:: Texto do documento ::

Migalha Trabalhista

Seguro garantia judicial no processo do trabalho

Seguro garantia judicial no processo do trabalho.

2/10/2020

No presente artigo*, vamos abordar os requisitos e limitações do seguro garantia judicial no processo do trabalho. A partir da interpretação lógico-sistemática da legislação em vigor, demonstraremos que não há direito subjetivo do devedor trabalhista no uso indiscriminado do seguro garantia judicial, estando sujeito a uma série de condicionantes impostas não só pela legislação processual, mas também pelo Ato Conjunto 01/2019 do CSJT e TST.

O atual CPC de 2015 trouxe uma novidade nas execuções, permitindo a substituição da penhora em dinheiro por fiança bancária ou seguro garantia, conforme previsão do §2º do artigo 835 do CPC: "para fins de substituição da penhora, equiparam-se a dinheiro a fiança bancária e o seguro garantia judicial, desde que em valor não inferior ao do débito constante da inicial, acrescido de trinta por cento".

O seguro garantia judicial é o contrato pelo qual a seguradora presta a garantia de adimplemento da obrigação de pagar do devedor no processo judicial, nos limites da apólice. Esta espécie securitária equipara-se a dinheiro para fins de garantia do juízo da execução, assegurando ao devedor não ter seus bens expropriados sem uma decisão terminativa da fase executória, tratando-se, em tese, de meio menos oneroso, porquanto permite ao devedor manter o valor da execução em capital de giro enquanto discute questões da execução, notadamente eventual impugnação à sentença de liquidação (art. 884, §3º, CLT).

Todavia, em que pese a possível vantagem ao devedor, não se pode olvidar que tal procedimento acarreta-lhe maior custo, na medida em que não lhe retira a obrigação de pagar a dívida, tendo ainda o custo adicional de contratação da fiança ou do seguro garantia.

Conforme advertem Nelson Nery Jr e Rosa Maria de Andrade Nery, "a jurisprudência do STJ tem sido hostil à substituição por fiança, tendo em vista que conduziria a execução em sentido contrário ao da sua finalidade natural de entregar dinheiro ao exequente. Por outro lado, se prestada a garantia por banco, ela equivale a dinheiro. No caso do seguro, o juiz deve avaliar a prova da garantia produzida pelo devedor juntamente com o requerimento [...]"1.

Neste sentido, conforme entendimento do STJ, "a substituição da garantia em dinheiro por outro bem ou carta de fiança somente deve ser admitida em hipóteses excepcionais e desde que não ocasione prejuízo ao exequente, sem que isso enseje afronta ao princípio da menor onerosidade da execução para o devedor". (REsp 1090864 RS - 4ª Turma - Relator Ministro Massami Uyeda - Data de julgamento: 10.05.2011).

É bem de ver que, no âmbito processual civil, a excepcionalidade da substituição da penhora em dinheiro é o vetor de aplicação do §2º do artigo 835 do CPC.

:::
:: Linhas de dados ::

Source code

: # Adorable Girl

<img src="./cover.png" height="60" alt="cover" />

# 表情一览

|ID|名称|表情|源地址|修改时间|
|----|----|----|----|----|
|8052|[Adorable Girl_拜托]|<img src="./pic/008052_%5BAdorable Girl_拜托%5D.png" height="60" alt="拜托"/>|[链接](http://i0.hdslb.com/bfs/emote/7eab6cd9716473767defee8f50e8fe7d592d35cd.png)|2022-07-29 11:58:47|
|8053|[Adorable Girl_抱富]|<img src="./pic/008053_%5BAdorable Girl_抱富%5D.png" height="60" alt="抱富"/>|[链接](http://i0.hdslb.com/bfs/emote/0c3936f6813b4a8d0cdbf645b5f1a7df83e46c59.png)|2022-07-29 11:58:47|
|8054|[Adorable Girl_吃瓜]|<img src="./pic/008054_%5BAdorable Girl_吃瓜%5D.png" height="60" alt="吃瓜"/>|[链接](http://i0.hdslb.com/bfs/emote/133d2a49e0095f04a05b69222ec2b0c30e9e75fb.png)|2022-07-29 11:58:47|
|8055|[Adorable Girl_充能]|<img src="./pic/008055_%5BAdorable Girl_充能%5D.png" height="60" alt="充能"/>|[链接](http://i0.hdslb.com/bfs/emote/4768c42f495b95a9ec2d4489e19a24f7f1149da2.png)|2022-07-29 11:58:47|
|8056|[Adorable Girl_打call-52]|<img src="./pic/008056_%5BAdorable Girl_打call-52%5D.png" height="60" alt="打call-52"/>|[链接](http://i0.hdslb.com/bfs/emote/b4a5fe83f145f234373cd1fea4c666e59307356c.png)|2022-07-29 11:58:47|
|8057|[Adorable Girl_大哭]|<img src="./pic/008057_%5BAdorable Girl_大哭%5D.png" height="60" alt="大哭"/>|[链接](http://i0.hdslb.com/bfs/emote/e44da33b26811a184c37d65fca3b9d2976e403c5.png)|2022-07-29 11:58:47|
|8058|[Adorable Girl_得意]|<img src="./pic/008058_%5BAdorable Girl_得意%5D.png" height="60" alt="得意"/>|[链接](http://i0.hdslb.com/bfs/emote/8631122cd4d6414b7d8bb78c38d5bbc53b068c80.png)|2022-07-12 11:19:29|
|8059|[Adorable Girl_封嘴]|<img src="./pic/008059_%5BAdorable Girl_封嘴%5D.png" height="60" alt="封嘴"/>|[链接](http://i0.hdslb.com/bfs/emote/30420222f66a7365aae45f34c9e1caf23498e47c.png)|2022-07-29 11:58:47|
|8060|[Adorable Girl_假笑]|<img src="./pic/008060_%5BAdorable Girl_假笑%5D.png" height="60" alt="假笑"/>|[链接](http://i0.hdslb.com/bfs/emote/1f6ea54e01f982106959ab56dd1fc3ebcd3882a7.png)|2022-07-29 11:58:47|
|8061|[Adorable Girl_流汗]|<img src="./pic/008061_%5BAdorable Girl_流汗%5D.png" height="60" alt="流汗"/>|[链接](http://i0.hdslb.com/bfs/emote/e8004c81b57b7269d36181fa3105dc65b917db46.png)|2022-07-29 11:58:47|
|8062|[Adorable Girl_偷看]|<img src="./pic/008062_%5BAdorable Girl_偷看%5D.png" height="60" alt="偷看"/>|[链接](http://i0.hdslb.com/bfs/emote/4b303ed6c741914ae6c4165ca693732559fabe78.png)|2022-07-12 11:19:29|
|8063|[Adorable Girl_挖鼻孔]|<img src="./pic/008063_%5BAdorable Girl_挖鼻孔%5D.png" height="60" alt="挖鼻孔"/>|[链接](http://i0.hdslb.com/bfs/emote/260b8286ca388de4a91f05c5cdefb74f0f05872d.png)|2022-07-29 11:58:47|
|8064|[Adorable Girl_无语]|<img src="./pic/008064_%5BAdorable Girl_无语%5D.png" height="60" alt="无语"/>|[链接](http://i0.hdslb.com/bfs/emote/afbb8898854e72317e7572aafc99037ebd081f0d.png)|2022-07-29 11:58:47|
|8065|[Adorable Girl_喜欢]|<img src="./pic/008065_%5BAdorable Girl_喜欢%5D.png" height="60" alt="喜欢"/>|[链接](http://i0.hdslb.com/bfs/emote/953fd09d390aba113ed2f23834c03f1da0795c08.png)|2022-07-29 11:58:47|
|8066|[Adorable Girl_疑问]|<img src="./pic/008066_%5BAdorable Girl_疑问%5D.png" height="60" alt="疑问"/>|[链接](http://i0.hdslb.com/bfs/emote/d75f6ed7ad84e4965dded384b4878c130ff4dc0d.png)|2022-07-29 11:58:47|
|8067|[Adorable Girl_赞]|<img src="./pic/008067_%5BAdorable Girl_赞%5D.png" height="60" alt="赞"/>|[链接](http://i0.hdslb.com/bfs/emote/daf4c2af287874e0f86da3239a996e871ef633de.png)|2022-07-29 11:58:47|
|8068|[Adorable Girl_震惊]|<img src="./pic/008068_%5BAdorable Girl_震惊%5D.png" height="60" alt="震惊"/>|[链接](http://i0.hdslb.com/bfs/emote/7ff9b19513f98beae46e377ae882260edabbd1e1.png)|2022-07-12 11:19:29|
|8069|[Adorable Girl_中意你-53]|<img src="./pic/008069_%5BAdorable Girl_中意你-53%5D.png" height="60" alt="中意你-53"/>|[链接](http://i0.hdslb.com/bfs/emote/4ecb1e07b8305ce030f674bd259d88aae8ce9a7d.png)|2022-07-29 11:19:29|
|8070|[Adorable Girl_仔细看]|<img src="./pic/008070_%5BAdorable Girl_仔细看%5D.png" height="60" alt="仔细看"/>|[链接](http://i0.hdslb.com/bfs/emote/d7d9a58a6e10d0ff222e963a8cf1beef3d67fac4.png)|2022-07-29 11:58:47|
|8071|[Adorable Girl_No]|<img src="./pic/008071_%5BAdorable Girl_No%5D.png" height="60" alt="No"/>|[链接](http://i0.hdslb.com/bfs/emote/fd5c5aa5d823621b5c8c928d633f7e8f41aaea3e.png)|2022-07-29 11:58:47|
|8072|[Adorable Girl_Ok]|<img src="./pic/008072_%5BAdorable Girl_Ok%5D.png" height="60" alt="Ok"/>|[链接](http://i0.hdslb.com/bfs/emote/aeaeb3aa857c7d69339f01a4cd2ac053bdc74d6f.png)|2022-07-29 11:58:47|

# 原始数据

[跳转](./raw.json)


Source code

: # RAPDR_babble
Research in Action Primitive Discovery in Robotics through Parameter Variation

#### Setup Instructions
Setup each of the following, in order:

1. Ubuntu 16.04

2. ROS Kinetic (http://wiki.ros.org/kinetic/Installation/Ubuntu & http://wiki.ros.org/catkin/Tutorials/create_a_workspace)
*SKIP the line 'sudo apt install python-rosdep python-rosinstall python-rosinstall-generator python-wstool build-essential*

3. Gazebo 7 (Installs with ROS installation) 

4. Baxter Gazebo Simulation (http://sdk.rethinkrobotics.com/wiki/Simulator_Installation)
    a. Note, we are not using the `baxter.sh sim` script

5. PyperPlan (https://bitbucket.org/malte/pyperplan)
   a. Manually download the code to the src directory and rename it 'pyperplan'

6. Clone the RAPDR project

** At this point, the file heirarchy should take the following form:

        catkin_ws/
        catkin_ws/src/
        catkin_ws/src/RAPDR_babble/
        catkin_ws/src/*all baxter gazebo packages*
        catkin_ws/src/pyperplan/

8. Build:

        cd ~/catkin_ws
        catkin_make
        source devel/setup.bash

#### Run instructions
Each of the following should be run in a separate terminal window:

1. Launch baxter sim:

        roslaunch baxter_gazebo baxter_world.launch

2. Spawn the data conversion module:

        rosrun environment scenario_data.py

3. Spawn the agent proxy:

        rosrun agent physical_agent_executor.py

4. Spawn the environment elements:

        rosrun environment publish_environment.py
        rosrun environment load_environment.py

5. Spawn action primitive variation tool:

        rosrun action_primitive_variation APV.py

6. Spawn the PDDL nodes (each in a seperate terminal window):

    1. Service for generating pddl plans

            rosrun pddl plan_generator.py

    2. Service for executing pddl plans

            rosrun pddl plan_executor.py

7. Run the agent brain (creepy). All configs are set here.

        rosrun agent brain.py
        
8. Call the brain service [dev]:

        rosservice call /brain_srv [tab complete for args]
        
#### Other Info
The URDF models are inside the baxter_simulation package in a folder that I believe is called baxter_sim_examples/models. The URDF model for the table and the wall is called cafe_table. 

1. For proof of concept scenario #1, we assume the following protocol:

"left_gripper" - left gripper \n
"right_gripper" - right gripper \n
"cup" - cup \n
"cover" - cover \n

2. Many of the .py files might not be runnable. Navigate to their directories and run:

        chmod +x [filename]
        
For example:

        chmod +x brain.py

:::

_Tarefa_
Apresente a continuação do artigo sobre seguro garantia judicial no processo do trabalho, começando logo após a última frase mostrada. As linhas são um material à parte, sem relação com o artigo sobre seguro garantia judicial.

_Resultado do exercício_
No âmbito da Lei de Execução Fiscal (lei 6.830/80), o art. 9º, inciso II, com a alteração dada pela lei 13.043/2014, prevê a possibilidade de o executado oferecer fiança bancária em valor correspondente ao montante do débito, com os acréscimos legais, a título de garantia do juízo da execução.

Debruçando-se sobre esta norma dos executivos fiscais, a jurisprudência consolidada do STJ2 estabeleceu as seguintes balizas, as quais podem servir de referencial para o ramo jurisdicional trabalhista especializado:

(1) a substituição da penhora de dinheiro por fiança bancária, por iniciativa do devedor, só pode ser feita apenas quando este demonstrar, com provas concretas, a sua necessidade imperiosa;

(2) não existe o princípio da maior conveniência em favor do devedor;

(3) a garantia da execução fiscal por fiança bancária ou seguro garantia não pode ser feita exclusivamente por conveniência do devedor, o que só poderá ser admitido se a parte devedora, concreta e especificamente, demonstrar a necessidade de aplicação do princípio da menor onerosidade.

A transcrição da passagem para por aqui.